Nimes’ten sonra 1050 km uzaklıkda ve Fransa’nın tam kuzeyinde bulunan  Caen bölgesine gittik. Burada, Türkiye’de sekiz yıl vakıf olarak hizmet etmiş ve şu an ailesiyle birlikte hizmete sahip çıkarak deshane açılmasına vesile olmuş olan Zübeyir ağabey var. Caen; Türk sayısı fazla olan ve potansiyel olarak hizmete elverişli bir il, belkide Fransa‘da hizmetin çok gelişmiş olduğu yer olarak ön sıralarda diyebiliriz.  Yine bu şehirde, eskiden Diyanet camisinde başkanlık yapmış olan Hacı ağabeyimiz var. Hakikaten bu ağabeyimiz de hizmete maddi ve manevi çok sahib çıkıyor ve çevresi geniş olduğu için hizmete vesile oluyor. Buralarda Nur derslerine iştirak eden yaklaşık  60-80 kişi var ve haftada 9 ders oluyor. Gayet faal bir hizmet mahalli olan Caen istikbal vaad ediyor. Caen’ı iki bölgeye ayırmışlar dershanenin bulundugu şehir Türkiye’den giden kardeşlerin yoğun olduğu İF bölgesi. Dolayısıyla Fransızlar buraya İftanbul diyorlar.Dershanenin karşısında Caen Üniversitesi bulunuyor. Yine buralarda da diğer illerde olduğu gibi yakın il ve ilçelere ev derslerine gidiliyor.

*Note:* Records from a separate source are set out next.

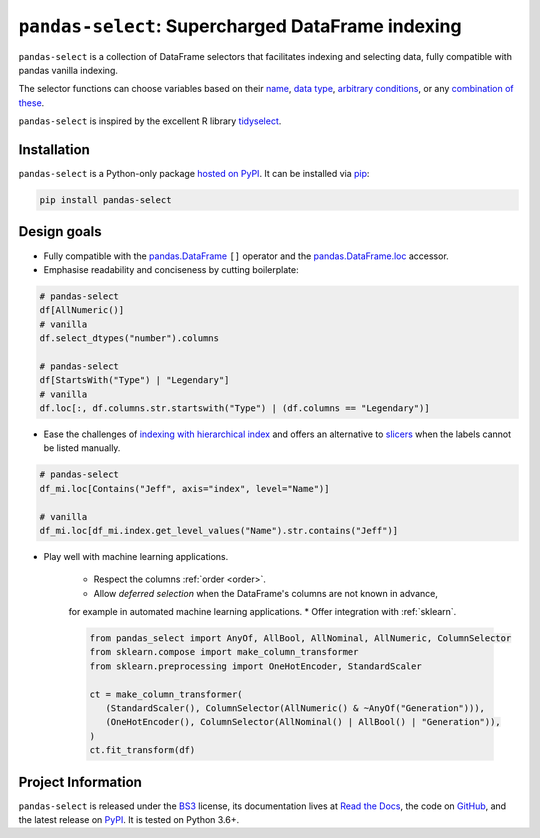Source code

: ==================================================
``pandas-select``: Supercharged DataFrame indexing
==================================================

.. image:: https://github.com/jeffzi/pandas-select/workflows/tests/badge.svg
   :target: https://github.com/jeffzi/pandas-select/actions
   :alt: Github Actions status

.. image:: https://codecov.io/gh/jeffzi/pandas-select/branch/master/graph/badge.svg
   :target: https://codecov.io/gh/jeffzi/pandas-select
   :alt: Coverage

.. image:: https://readthedocs.org/projects/project-template-python/badge/?version=latest
   :target: https://pandas-select.readthedocs.io/
   :alt: Documentation status

.. image:: https://img.shields.io/pypi/v/pandas-select.svg
   :target: https://pypi.org/project/pandas-select/
   :alt: Latest PyPI version

.. image:: https://img.shields.io/pypi/pyversions/pandas-select.svg
   :target: https://pypi.org/project/pandas-select/
   :alt: Python versions supported

.. image:: https://img.shields.io/pypi/l/pandas-select.svg
   :target: https://pypi.python.org/pypi/pandas-select/
   :alt: License

.. image:: https://img.shields.io/badge/code%20style-black-000000.svg
   :target: https://github.com/psf/black
   :alt: Code style: black

.. image:: https://img.shields.io/badge/style-wemake-000000.svg
   :target: https://github.com/wemake-services/wemake-python-styleguide

``pandas-select`` is a collection of DataFrame selectors that facilitates indexing
and selecting data, fully compatible with pandas vanilla indexing.

The selector functions can choose variables based on their
`name <https://pandas-select.readthedocs.io/en/latest/reference/label_selectors.html>`_,
`data type <https://pandas-select.readthedocs.io/en/latest/reference/label_selection.html#data-type-selectors>`_,
`arbitrary conditions <https://pandas-select.readthedocs.io/en/latest/reference/api/pandas_select.label.LabelMask.htmlk>`_,
or any `combination of these <https://pandas-select.readthedocs.io/en/latest/reference/label_selection.html#logical-operators>`_.

``pandas-select`` is inspired by the excellent R library `tidyselect <https://tidyselect.r-lib.org/reference/language.html>`_.

.. installation-start

Installation
------------

``pandas-select`` is a Python-only package `hosted on PyPI <https://pypi.org/project/pandas-select/>`_.
It can be installed via `pip <https://pip.pypa.io/en/stable/>`_:

.. code-block:: console

   pip install pandas-select

.. installation-end

Design goals
------------

* Fully compatible with the
  `pandas.DataFrame <https://pandas.pydata.org/pandas-docs/stable/reference/api/pandas.DataFrame.html>`_
  ``[]`` operator and the
  `pandas.DataFrame.loc <https://pandas.pydata.org/pandas-docs/stable/reference/api/pandas.DataFrame.loc.html?highlight=loc#pandas.DataFrame.loc>`_
  accessor.

* Emphasise readability and conciseness by cutting boilerplate:

.. code-block:: python

   # pandas-select
   df[AllNumeric()]
   # vanilla
   df.select_dtypes("number").columns

   # pandas-select
   df[StartsWith("Type") | "Legendary"]
   # vanilla
   df.loc[:, df.columns.str.startswith("Type") | (df.columns == "Legendary")]

* Ease the challenges of `indexing with hierarchical index <https://pandas.pydata.org/pandas-docs/stable/user_guide/advanced.html#advanced-indexing-with-hierarchical-index>`_
  and offers an alternative to `slicers <https://pandas.pydata.org/pandas-docs/stable/user_guide/advanced.html#advanced-mi-slicers>`_
  when the labels cannot be listed manually.

.. code-block:: python

    # pandas-select
    df_mi.loc[Contains("Jeff", axis="index", level="Name")]

    # vanilla
    df_mi.loc[df_mi.index.get_level_values("Name").str.contains("Jeff")]

* Play well with machine learning applications.

   * Respect the columns :ref:`order <order>`.
   * Allow *deferred selection* when the DataFrame's columns are not known in advance,
   for example in automated machine learning applications.
   * Offer integration with :ref:`sklearn`.

   .. code-block:: python

      from pandas_select import AnyOf, AllBool, AllNominal, AllNumeric, ColumnSelector
      from sklearn.compose import make_column_transformer
      from sklearn.preprocessing import OneHotEncoder, StandardScaler

      ct = make_column_transformer(
         (StandardScaler(), ColumnSelector(AllNumeric() & ~AnyOf("Generation"))),
         (OneHotEncoder(), ColumnSelector(AllNominal() | AllBool() | "Generation")),
      )
      ct.fit_transform(df)


Project Information
-------------------

``pandas-select`` is released under the `BS3 <https://choosealicense.com/licenses/bsd-3-clause/>`_ license,
its documentation lives at `Read the Docs <https://pandas-select.readthedocs.io/>`_,
the code on `GitHub <https://github.com/jeffzi/pandas-select>`_,
and the latest release on `PyPI <https://pypi.org/project/pandas-select/>`_.
It is tested on Python 3.6+.
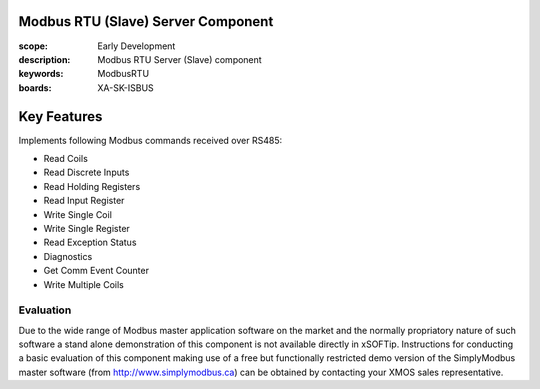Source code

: Modbus RTU (Slave) Server Component
===================================

:scope: Early Development
:description: Modbus RTU Server (Slave) component
:keywords: ModbusRTU
:boards: XA-SK-ISBUS

Key Features
============

Implements following Modbus commands received over RS485:

- Read Coils
- Read Discrete Inputs
- Read Holding Registers
- Read Input Register
- Write Single Coil
- Write Single Register
- Read Exception Status
- Diagnostics
- Get Comm Event Counter
- Write Multiple Coils

Evaluation
----------

Due to the wide range of Modbus master application software on the market and the normally propriatory nature of such software a stand alone demonstration of this component is not available directly in xSOFTip. Instructions for conducting a basic evaluation of this component making use of a free but functionally restricted demo version of the SimplyModbus master software (from http://www.simplymodbus.ca) can be obtained by contacting your XMOS sales representative.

Caen’dan sonra 500 km uzaklıkdaki Lille şehrine gittik. Burada ise Zeki abi kendi evinin atölye kısmını güzel ve büyük bir dershaneye çevirmiş. Lille şehri Fransa’nın büyük şehirlerinden birisi ve 7000  ile 10000 arası kadar Türk yaşıyor. Burası Fransa’daki hizmetin en yeni olduğu yer diyebiliriz. 10-15 kişi cemaati var ve cemaat çok yeni, Risale-i Nuru yeni tanımışlar. Burada haftalık dersler oluyor. Lille; Belçika ile sınır olduğu için Gent, Brüksel Liech, Antwerpen gibi şehirlere derse gidiliyor. Lille’de ise üç büyük üniversite bulunuyor ve buradaki Zeki abi bütün abilere selam ediyor ve dua istiyor. Lille’ye yakın St – Quentin var. Ramazan abi orada ev dersleri yapıyor inşallah Fransa’daki dokuzuncu dershaneyide orada açmak istiyorlar

Lille den sonra Belçika’nın Brüksel şehrine geçtik. Oradaki ağabeylerle meşveret oldu. Brüksel’den Gent’e gittik. Gent’te Hamdi abi evinin bir katını dershane yapmış. Faalâne güzel dersler oluyor.

Fransa nın genel yapısına baktığımız zaman on milyondan fazla müslümanın ve bir milyon türkün yaşadığı, hizmetlerin çok yeni başladığı ve ciddi bir ilgi ve alakaya muhtaç olduğu ve her müsait kişinin bu noktada desteğine ihtiyaç duyulduğunu müşahede ettik. Şuan Fransa’da  toplam 8 dershane Belçika’da 3 dershane var.  İnşallah zamanla oralardaki kardeşlerin ve bizim gayretimizle bu sayının artacağını ümit ve dua ediyoruz .

Fransa ve Belçika’daki  ağabeylerin  isteği ise Isparta’dan vakıf ağabeylerin, yeşil pasaportlu ağabeylerin ve durumu müsait olan ağabeylerin oradaki  tatillerde gelmesi ve cemaatle hususi alakadar olması, okuma programlarına katılması ve programlar düzenlenmesi ve mümkünse müsait ağabeylerin bir kaç ay kalması. Bu  faaliyetler oralarda hizmete ve Fransa Nur Talebelerinde şevke medar olacaktır inşaallah.